* _APPLY WHAT YOU READ_:
• 1. According to the editorial notes, on what date was the treaty at Luneville signed?
• 2. Pick up the editorial notes after their final sentence and continue them.

BEGIN PROVIDED TEXT

2Joseph Pitcairn raised his suspicions about the mishandling of mail sent to the United States in a letter to JQA of 4 Nov. 1800, not found, for in his reply of 11 Nov. (LbC, APM Reel 134) JQA voiced his disapproval: “If the captains are guilty of such practices as you have reason to suspect, there should be some provision by law to guard against them, & punish them.” JQA reported the information and made a similar recommendation in an 8 Dec. dispatch to John Marshall (LbC, APM Reel 132).

3For JQA’s shares in the Manhattan Company, see his letter to TBA of 28 May, and note 2, above.

4See A Tour of Silesia, 20 July 1800 – 17 March 1801, No. IX, and note 2, above.

5Since June 1798 JQA and LCA had resided in an apartment at the corner of Friedrichstrasse and Behrenstrasse, in an area where much of the diplomatic corps in Berlin lived (LCA, D&A description begins Diary and Autobiographical Writings of Louisa Catherine Adams, ed. Judith S. Graham and others, Cambridge, 2013; 2 vols. description ends , 1:56).

6Franco-Austrian hostilities in Germany were suspended on 15 July 1800 and an armistice was signed at Paris on the 28th. The armistice was renewed on 20 Sept. after concessions by Austria and expired on 14 Nov., after which France informed Austria it would not be renewed. Hostilities resumed in December, and Gen. Jean Victor Moreau secured a decisive victory for France on 3 Dec. at the Battle of Hohenlinden. Archduke Charles was appointed to the command of the Austrian forces on 9 Dec. and fighting continued until the 25th, when an armistice was signed at Steyr, Austria. Count Johann Ludwig Josef von Cobenzl subsequently initiated peace negotiations with Joseph Bonaparte and Talleyrand at Luneville, France, where a treaty was signed on 9 Feb. 1801, ending the war between Austria and France and reaffirming many of the provisions of the 1797 Treaty of Campo Formio (vol. 12:272; Roberts, Napoleon description begins Andrew Roberts, Napoleon: A Life, New York, 2014. description ends , p. 285–286, 290; Karl A. Roider Jr., Baron Thugut and Austria’s Response to the French Revolution, Princeton, N.J., 1987, p. 347–348, 357–359).

END PROVIDED TEXT
BEGIN GIVEN RECORDS

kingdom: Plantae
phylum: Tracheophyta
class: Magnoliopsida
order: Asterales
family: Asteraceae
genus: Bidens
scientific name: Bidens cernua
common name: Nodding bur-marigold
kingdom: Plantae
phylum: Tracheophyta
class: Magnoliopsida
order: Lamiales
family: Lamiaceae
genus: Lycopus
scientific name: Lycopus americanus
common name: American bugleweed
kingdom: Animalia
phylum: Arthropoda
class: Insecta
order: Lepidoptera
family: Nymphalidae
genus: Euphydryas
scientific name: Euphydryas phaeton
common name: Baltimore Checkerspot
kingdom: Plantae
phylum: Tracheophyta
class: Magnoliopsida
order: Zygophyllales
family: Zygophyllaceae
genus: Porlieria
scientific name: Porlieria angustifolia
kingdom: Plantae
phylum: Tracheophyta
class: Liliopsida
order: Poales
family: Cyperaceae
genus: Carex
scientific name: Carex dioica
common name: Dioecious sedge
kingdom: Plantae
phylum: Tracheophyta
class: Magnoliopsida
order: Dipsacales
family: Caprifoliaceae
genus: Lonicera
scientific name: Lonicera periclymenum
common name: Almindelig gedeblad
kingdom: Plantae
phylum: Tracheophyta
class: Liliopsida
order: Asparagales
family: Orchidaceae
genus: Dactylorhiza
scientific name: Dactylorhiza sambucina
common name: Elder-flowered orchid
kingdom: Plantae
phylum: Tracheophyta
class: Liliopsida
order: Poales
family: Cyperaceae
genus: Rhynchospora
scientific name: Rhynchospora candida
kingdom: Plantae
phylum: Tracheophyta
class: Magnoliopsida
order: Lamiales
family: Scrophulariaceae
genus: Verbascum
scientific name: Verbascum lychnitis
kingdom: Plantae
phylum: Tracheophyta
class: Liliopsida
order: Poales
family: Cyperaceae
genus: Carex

END GIVEN RECORDS

* _TASK-BY-TASK OUTPUTS_:
• 1. 9 Feb. 1801

• 2.
7Britain signed an alliance with Portugal in 1793, but after the coup d’état of 18 brumaire France and Spain pressured the Portuguese to cut ties with Britain. Portugal refused, culminating in a Spanish invasion in May 1801. Britain also signed a defensive alliance with the Ottoman Empire on 5 Jan. 1799. On 30 Oct. 1799 the Ottomans granted the British most favored nation status, which helped Britain to address a national grain shortage that was compounded by the Russian embargo of 18 Nov. and the renewal of the League of Armed Neutrality of 1780 (Alexander Grab, Napoleon and the Transformation of Europe, Basingstoke, Eng., 2003, p. 145–146; J. C. Hurewitz, Diplomacy in the Near and Middle East: A Documentary Record: 1535–1914, 2 vols., Princeton, N.J., 1956, 1:65–68; W. Freeman Galpin, The Grain Supply of England during the Napoleonic Period, N.Y., 1925, p. 16–18). For more on Anglo-Russian relations, see JQA to TBA, 28 May 1800, and note 6, above.

8The Austrian fortresses at Ulm, Ingolstadt, and Philippsburg were relinquished as a condition of the renewal of the Franco-Austrian armistice on 20 September. Disregarding the truce, however, General Moreau ordered their demolition on 13 October. France also occupied Florence during the armistice (JQA to John Marshall, 4 Oct., LbC, APM Reel 132; Yair Mintzker, The Defortification of the German City, 1689–1886, N.Y., 2012, p. 123–124; Roider, Baron Thugut, p. 347–348; Napoleon Bonaparte, Correspondance générale, ed. Thierry Lentz and others, 14 vols. to date, Paris, 2004–, 3:415).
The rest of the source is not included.